- [WHAT TO PRODUCE]:
Below are the records; count how many of their lines contain the word "people" and give that number only.

DATA FOR PROCESSING Start Marker

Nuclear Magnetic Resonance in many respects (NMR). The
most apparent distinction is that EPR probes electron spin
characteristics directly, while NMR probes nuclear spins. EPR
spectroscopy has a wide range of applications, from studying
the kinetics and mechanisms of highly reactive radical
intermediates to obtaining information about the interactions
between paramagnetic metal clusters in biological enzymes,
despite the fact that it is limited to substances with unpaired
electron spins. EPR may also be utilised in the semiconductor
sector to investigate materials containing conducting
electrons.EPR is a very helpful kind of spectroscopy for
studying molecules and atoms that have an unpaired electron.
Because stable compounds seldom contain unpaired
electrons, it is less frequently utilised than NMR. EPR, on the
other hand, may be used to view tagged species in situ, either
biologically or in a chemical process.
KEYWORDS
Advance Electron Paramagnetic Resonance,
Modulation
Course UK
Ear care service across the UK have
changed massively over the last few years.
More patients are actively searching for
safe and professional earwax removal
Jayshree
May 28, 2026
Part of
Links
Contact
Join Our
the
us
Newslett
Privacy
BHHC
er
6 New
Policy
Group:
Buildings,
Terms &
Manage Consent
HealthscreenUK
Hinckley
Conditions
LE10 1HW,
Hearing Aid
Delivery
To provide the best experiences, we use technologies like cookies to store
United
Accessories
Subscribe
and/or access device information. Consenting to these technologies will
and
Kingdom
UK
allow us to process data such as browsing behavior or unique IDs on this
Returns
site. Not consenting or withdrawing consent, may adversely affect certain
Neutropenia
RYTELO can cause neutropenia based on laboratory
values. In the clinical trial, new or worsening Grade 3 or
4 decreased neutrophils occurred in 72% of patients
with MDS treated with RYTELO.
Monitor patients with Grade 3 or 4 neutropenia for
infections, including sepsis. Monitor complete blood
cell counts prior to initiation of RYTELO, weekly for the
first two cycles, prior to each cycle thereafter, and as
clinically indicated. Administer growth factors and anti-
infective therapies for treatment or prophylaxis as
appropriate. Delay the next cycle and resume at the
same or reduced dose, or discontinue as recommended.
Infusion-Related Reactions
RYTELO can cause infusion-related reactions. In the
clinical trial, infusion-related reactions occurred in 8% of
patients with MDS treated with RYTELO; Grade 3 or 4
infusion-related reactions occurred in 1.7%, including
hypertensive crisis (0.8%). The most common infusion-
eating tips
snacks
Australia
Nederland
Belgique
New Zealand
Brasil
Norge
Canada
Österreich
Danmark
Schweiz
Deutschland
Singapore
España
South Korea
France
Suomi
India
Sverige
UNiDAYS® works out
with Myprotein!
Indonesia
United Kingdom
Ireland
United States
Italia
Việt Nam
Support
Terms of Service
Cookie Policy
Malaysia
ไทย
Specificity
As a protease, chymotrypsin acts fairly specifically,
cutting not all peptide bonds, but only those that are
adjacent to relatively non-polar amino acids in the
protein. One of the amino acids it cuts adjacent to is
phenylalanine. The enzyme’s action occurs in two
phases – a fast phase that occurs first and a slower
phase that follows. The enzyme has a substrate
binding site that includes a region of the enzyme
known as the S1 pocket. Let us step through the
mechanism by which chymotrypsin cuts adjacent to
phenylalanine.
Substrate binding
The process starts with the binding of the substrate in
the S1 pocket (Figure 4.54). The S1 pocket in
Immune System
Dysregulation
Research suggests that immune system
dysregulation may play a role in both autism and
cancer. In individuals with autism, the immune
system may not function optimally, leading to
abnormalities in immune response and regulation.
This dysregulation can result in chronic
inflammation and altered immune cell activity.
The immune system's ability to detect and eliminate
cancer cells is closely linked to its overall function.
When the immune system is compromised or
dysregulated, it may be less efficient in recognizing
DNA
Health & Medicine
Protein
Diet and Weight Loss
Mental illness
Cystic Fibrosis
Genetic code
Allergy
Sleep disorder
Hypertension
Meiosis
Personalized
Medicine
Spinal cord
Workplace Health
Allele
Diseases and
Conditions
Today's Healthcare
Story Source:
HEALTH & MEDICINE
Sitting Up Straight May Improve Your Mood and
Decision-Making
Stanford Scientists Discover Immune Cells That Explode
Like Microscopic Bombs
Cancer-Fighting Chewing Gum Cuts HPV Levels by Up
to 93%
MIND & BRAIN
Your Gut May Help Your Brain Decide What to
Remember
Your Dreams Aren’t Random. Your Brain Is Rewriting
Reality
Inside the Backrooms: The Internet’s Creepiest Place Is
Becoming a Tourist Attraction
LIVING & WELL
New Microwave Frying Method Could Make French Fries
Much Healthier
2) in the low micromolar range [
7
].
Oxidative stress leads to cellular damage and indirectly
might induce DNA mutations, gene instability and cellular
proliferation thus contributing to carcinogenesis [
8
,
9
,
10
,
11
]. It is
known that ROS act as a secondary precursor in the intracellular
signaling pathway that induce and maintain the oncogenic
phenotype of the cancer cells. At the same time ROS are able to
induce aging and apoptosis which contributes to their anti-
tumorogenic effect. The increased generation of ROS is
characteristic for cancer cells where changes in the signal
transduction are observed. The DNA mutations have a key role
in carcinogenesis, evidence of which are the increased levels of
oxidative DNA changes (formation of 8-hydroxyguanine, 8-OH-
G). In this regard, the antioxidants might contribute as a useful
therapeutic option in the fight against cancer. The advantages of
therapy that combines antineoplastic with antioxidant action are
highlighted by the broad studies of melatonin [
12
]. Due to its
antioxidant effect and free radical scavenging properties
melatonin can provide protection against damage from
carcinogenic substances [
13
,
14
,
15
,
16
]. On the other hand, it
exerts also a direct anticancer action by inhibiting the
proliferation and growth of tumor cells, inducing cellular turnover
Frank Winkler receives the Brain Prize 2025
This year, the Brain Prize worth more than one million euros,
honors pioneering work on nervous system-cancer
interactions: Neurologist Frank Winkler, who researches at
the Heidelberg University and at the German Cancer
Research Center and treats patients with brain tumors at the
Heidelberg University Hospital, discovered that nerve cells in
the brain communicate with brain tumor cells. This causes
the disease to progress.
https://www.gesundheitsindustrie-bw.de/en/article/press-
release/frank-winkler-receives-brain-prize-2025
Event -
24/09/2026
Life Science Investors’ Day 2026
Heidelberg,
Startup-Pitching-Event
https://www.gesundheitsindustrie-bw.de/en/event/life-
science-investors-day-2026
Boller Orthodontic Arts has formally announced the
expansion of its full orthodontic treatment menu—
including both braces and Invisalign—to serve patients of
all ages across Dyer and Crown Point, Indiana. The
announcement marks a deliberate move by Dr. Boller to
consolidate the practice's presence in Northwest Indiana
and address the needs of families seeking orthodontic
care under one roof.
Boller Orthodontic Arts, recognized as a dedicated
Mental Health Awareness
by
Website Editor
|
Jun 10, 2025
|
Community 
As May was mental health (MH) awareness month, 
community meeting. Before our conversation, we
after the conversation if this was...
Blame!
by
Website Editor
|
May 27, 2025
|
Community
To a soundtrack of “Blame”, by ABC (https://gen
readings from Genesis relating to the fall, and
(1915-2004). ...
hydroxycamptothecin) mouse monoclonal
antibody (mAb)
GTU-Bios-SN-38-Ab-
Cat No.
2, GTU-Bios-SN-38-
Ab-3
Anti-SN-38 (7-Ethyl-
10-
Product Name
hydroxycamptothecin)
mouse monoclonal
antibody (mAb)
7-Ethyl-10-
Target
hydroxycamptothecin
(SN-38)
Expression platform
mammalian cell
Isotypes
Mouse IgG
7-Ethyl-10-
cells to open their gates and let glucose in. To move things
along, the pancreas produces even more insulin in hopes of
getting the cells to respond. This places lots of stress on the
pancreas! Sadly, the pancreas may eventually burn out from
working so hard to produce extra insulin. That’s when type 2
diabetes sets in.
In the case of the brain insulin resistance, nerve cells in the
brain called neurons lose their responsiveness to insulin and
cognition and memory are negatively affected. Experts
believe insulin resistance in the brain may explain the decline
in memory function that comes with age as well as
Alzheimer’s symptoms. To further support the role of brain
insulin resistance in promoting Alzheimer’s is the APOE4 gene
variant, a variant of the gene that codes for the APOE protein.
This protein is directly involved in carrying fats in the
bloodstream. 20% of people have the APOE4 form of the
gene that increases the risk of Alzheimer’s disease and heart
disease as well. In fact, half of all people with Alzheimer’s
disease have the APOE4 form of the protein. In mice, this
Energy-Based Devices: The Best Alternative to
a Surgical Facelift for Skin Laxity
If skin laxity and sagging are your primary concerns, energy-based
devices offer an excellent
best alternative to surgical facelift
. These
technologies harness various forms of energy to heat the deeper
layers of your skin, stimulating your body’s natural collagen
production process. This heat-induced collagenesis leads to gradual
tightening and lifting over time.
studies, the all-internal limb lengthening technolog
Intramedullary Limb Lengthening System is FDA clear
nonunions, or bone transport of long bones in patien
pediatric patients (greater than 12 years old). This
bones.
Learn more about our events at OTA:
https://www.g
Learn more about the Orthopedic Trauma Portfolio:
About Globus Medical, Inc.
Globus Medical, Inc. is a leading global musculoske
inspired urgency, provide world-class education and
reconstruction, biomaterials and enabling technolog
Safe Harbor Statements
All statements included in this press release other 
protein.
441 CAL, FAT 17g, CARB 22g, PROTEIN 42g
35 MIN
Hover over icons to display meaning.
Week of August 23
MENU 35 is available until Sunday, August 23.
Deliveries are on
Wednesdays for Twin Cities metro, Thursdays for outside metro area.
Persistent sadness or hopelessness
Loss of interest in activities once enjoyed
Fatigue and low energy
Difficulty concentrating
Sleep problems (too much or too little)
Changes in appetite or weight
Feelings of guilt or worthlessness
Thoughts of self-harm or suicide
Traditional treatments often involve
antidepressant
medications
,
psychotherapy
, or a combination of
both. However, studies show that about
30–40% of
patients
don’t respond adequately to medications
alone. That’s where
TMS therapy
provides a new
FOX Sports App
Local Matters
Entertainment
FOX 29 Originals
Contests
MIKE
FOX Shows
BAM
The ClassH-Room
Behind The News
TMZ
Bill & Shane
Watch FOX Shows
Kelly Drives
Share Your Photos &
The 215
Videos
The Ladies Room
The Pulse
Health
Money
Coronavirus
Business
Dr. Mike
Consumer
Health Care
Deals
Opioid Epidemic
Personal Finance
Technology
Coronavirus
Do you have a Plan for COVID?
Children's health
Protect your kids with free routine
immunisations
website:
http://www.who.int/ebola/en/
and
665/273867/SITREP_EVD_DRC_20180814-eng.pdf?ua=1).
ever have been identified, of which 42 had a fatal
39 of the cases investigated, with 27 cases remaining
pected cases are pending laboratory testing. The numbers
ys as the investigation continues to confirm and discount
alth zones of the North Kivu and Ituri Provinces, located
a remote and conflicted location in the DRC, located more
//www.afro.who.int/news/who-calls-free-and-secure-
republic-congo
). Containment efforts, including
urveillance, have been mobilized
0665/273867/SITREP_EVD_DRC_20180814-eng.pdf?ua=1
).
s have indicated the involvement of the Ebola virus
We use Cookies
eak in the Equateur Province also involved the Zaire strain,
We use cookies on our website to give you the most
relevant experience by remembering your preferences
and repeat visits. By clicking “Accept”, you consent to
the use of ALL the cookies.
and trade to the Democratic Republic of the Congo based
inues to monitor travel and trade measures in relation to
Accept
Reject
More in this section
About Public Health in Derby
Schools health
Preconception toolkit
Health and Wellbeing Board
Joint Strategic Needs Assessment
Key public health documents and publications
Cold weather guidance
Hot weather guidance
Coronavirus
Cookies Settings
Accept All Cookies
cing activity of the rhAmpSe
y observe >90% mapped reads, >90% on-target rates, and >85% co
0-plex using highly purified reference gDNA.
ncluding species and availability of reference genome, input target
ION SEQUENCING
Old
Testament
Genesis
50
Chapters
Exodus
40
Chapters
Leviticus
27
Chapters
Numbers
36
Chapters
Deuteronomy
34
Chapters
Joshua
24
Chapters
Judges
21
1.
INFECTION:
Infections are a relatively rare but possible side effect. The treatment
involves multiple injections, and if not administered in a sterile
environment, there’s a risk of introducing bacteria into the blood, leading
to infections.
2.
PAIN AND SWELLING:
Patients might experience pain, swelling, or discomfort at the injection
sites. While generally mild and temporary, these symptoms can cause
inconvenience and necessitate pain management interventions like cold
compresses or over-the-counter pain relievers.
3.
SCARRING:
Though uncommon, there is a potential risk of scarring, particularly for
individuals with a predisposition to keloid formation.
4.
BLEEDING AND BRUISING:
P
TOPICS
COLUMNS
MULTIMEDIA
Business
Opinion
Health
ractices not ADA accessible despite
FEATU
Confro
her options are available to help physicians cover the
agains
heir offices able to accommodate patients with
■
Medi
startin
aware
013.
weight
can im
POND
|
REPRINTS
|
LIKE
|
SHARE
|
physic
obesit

DATA FOR PROCESSING End Marker

- [REPLY]:
2